** The problem **
Reproduce exactly the stretch of lines running from the line with "### Recommended MySQL Settings" to the end of the entries below.

** Dataset extract **
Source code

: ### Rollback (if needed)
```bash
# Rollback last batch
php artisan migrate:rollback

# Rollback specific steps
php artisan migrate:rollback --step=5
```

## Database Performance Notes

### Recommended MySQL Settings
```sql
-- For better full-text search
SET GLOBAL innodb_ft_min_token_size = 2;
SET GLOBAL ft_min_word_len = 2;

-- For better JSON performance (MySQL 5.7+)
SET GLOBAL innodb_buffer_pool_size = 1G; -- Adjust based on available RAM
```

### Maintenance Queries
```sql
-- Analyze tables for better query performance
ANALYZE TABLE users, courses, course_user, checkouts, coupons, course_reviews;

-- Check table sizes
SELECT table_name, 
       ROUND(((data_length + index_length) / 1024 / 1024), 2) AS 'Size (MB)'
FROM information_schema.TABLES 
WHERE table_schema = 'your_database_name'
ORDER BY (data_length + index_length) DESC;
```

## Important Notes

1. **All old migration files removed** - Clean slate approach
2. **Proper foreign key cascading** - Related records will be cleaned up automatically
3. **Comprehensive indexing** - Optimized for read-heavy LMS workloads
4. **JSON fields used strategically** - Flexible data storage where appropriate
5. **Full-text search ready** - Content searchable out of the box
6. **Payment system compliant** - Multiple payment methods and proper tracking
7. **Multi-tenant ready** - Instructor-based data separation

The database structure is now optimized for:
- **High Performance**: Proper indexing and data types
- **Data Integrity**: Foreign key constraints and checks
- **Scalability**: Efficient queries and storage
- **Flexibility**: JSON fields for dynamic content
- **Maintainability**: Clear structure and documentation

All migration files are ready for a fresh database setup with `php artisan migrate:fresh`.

** Reply to the task **
### Recommended MySQL Settings
```sql
-- For better full-text search
SET GLOBAL innodb_ft_min_token_size = 2;
SET GLOBAL ft_min_word_len = 2;

-- For better JSON performance (MySQL 5.7+)
SET GLOBAL innodb_buffer_pool_size = 1G; -- Adjust based on available RAM
```

### Maintenance Queries
```sql
-- Analyze tables for better query performance
ANALYZE TABLE users, courses, course_user, checkouts, coupons, course_reviews;

-- Check table sizes
SELECT table_name, 
       ROUND(((data_length + index_length) / 1024 / 1024), 2) AS 'Size (MB)'
FROM information_schema.TABLES 
WHERE table_schema = 'your_database_name'
ORDER BY (data_length + index_length) DESC;
```

## Important Notes

1. **All old migration files removed** - Clean slate approach
2. **Proper foreign key cascading** - Related records will be cleaned up automatically
3. **Comprehensive indexing** - Optimized for read-heavy LMS workloads
4. **JSON fields used strategically** - Flexible data storage where appropriate
5. **Full-text search ready** - Content searchable out of the box
6. **Payment system compliant** - Multiple payment methods and proper tracking
7. **Multi-tenant ready** - Instructor-based data separation

The database structure is now optimized for:
- **High Performance**: Proper indexing and data types
- **Data Integrity**: Foreign key constraints and checks
- **Scalability**: Efficient queries and storage
- **Flexibility**: JSON fields for dynamic content
- **Maintainability**: Clear structure and documentation

All migration files are ready for a fresh database setup with `php artisan migrate:fresh`.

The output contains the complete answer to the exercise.